I implemented this error handling technique, thinking it would work quite well. Then I designed a visual interface where I could type in code and see resulting compiler messages update in real-time. The error reporting worked just as planned — but I soon realized there were shortcomings.

The main problem: small typos could balloon into myriad error messages on the same line. Some of the errors were reported twice, since they were handled separately by expression parsing functions and statement parsing functions. Some of the errors were wrong since the parser made incorrect assumptions of how the AST should look.

My key takeaway was that a developer may not actually be interested in hearing about every possible error, for the following reasons:

a single typo can propagate multiple errors
there can be multiple ways to interpret a given mistake
an error can result in an incorrect understanding of what follows

In my mind, I likened the compiler diagnostics to an overzealous English teacher. Red pen in hand, the teacher notices a missing word in a sentence and marks the mistake three times, each for a reason that is technically correct:

A better approach to error handling

I began researching error handling and came across an established approach that seemed to address the shortcomings of my previous attempt. The programming language creation handbook Crafting Interpreters, by veteran language designer Bob Nystrom, lays it out in detail:

Of all the recovery techniques devised in yesteryear, the one that best stood the test of time is called—somewhat alarmingly—panic mode. As soon as the parser detects an error, it enters panic mode.
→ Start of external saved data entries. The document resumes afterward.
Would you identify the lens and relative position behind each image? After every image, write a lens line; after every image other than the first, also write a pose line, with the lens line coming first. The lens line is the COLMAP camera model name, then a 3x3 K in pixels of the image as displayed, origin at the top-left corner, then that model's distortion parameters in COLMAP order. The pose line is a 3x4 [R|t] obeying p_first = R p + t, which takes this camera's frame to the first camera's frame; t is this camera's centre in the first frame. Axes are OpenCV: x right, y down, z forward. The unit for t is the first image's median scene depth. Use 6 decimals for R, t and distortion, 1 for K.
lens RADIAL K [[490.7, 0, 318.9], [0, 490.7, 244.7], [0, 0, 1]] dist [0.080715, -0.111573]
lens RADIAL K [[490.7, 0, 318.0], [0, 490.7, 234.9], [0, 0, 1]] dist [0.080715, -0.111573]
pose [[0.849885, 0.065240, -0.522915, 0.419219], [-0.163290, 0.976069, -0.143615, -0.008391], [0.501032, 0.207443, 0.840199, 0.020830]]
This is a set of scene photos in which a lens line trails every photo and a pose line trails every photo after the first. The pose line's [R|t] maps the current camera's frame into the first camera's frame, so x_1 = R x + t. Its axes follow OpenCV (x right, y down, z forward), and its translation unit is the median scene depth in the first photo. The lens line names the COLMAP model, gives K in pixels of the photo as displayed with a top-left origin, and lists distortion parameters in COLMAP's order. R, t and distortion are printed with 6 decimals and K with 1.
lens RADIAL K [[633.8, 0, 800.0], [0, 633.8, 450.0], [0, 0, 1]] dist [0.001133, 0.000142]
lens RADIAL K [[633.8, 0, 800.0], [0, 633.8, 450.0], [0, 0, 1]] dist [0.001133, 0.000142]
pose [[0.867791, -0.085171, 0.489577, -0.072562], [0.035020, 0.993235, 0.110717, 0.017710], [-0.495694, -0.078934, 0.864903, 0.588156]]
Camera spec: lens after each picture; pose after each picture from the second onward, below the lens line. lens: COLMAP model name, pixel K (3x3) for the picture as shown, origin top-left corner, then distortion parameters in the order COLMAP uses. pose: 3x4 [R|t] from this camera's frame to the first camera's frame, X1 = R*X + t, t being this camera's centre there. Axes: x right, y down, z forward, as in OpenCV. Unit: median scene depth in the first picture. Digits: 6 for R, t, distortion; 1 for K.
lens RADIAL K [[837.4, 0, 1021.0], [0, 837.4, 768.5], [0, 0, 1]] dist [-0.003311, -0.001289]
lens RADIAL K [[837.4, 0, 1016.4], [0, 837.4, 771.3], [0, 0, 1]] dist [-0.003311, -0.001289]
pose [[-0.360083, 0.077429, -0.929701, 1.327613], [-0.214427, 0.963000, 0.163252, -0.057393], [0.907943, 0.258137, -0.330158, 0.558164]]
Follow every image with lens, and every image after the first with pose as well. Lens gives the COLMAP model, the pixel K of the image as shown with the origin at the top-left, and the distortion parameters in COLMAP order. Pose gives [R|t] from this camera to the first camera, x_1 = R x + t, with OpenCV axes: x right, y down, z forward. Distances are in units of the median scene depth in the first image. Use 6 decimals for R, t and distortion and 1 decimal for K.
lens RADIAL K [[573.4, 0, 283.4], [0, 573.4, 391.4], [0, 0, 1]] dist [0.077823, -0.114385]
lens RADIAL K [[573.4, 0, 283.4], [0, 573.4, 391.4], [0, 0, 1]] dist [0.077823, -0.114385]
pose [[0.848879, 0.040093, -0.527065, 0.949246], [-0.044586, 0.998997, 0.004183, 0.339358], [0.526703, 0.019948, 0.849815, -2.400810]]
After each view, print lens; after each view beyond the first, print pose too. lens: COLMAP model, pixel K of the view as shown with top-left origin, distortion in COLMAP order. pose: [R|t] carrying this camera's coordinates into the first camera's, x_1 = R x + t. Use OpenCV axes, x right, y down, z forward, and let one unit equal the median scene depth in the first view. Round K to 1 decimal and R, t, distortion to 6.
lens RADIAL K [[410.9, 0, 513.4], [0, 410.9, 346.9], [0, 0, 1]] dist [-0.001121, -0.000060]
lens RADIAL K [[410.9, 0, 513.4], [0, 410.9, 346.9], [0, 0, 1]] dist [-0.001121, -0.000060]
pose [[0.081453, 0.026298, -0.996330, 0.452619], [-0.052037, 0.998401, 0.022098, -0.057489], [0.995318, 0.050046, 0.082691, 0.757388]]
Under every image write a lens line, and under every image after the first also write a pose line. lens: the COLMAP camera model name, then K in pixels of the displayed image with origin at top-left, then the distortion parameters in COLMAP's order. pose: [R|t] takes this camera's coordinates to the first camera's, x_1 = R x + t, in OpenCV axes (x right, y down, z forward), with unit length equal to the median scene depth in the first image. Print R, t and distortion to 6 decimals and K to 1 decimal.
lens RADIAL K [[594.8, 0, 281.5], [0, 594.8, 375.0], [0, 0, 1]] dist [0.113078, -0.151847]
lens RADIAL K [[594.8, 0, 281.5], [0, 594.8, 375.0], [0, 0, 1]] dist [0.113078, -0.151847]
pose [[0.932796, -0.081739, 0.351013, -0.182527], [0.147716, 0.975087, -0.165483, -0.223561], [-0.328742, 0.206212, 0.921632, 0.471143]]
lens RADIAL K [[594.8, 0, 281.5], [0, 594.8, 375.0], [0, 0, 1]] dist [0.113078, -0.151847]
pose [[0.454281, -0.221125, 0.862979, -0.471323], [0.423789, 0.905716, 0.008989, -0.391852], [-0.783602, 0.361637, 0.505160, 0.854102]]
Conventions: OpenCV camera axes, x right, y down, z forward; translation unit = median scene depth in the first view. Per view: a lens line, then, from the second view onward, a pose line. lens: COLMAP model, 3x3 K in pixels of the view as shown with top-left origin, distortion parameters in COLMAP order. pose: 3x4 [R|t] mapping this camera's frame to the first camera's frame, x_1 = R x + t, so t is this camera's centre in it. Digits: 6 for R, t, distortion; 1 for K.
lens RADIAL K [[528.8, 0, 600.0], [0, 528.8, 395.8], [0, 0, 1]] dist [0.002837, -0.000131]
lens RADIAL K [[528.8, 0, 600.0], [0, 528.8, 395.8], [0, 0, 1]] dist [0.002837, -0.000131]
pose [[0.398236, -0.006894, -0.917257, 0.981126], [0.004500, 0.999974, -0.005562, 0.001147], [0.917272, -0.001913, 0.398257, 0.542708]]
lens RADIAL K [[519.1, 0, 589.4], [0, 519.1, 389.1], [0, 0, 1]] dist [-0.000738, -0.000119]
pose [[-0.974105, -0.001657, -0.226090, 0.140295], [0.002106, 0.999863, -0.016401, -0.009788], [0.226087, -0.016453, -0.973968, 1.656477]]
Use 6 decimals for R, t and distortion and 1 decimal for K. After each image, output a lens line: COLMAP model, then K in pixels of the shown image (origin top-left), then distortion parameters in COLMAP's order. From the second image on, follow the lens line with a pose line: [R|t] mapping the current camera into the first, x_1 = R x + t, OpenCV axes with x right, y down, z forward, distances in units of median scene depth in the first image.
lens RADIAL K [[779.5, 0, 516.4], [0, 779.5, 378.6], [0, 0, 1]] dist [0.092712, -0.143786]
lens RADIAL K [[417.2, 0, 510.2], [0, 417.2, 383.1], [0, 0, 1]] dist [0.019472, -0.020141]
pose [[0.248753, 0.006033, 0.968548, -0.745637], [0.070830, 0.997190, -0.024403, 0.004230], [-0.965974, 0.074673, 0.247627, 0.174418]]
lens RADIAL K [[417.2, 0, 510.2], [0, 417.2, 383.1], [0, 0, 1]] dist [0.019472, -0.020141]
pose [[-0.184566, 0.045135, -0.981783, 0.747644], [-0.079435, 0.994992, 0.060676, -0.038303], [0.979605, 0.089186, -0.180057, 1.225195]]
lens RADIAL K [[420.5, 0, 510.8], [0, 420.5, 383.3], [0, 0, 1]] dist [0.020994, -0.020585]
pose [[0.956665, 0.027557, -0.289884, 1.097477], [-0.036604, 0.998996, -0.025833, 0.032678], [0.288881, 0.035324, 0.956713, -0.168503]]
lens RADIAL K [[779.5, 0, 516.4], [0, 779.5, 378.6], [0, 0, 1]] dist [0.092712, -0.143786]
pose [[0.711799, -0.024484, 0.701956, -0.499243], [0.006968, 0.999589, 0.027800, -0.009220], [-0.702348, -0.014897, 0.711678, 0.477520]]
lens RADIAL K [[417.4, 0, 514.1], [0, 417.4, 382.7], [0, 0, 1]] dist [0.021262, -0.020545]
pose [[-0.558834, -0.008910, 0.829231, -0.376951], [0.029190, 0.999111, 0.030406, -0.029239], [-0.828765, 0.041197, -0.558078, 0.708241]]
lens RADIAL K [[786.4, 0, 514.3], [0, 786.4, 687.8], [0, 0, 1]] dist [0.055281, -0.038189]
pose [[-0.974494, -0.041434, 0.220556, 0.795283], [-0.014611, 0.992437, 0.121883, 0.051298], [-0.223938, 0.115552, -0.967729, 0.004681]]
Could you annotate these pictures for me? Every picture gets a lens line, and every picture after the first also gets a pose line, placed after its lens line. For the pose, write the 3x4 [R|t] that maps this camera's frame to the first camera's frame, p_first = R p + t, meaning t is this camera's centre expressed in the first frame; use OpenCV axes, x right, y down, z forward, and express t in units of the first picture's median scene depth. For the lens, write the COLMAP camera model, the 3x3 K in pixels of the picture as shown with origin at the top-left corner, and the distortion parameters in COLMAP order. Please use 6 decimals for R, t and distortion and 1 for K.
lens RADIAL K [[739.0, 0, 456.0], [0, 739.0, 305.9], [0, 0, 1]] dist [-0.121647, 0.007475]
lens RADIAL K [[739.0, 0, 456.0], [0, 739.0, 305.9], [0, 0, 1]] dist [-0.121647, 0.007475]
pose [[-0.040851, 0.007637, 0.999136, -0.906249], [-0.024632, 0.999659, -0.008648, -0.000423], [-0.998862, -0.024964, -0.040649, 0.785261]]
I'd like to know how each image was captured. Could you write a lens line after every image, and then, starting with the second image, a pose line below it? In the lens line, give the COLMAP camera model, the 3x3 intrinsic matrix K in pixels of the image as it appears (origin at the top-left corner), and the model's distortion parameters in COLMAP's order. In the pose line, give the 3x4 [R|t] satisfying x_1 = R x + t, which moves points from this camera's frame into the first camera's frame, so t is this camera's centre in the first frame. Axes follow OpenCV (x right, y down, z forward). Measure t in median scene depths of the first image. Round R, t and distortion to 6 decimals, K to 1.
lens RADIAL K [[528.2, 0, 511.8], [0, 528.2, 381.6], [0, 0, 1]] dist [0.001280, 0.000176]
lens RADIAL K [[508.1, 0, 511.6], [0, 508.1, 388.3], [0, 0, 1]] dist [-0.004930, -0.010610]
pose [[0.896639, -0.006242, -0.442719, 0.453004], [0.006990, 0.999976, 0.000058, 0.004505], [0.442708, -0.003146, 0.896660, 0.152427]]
The gist of panic mode is that once a parser encounters an error, it gives up trying to finish parsing the current statement. Instead, the parser reports the error and skips tokens until it identifies what is likely the start of the next statement.

Although skipping tokens may seem like a waste of potentially useful information, Nystrom offers reassurance:

Any additional real syntax errors hiding in those discarded tokens aren’t reported, but it also means that any mistaken cascaded errors that are side effects of the initial error aren’t falsely reported either, which is a decent trade-off.

Essentially, this method does an admirable job fixing the problems we identified above:

a single typo will only result in a single error
only a single interpretation of a given mistake will be given (it may be the wrong way to interpret the given mistake, but it is impossible to perfectly hypothesize a user’s intention in every error situation)
an error will not result in an incorrect understanding of what follows, since the parser synchronizes itself to the next statement

Other perks are that the error handling routine is efficient, and the AST no longer needs to store error nodes.

I implemented this approach using ReasonML’s exception mechanism, which provides a shortcut to pop out of the recursive descent parsing stack when an error occurs. In the exception handler, I call a synchronization method that skips the parser forward until it finds a token that is likely the start of the next statement (e.g. “let” or “if” or the token after a semicolon).

I could test how coding with this new approach felt immediately after revising my architecture, using the visual system I had designed previously.

The same example code that previously resulted in five errors — “let x = 2 + , + , + 5 ,” — this time only produced a single error. Much better!

Multiple statements containing syntax errors highlight that the synchronization routine works as well (only one error per statement is produced):

Overall, this error handling approach seems robust — it is simple, fast, and can be iteratively improved with new error messages and additional diagnostics like suggested fixes. I would not be surprised if all the languages surveyed above more-or-less use this same method.

Summary

I realized Poly’s initial error reporting mechanism was flawed, but only with the help of a visual error-reporting system I created. Now, I am using a more established error reporting technique that involves stopping after the first error and synchronizing — and I have better intuition as to why this approach makes sense.

Optimizing for developer ergonomics — how a language feels to code in — led to an error reporting system that I believe will scale with the language.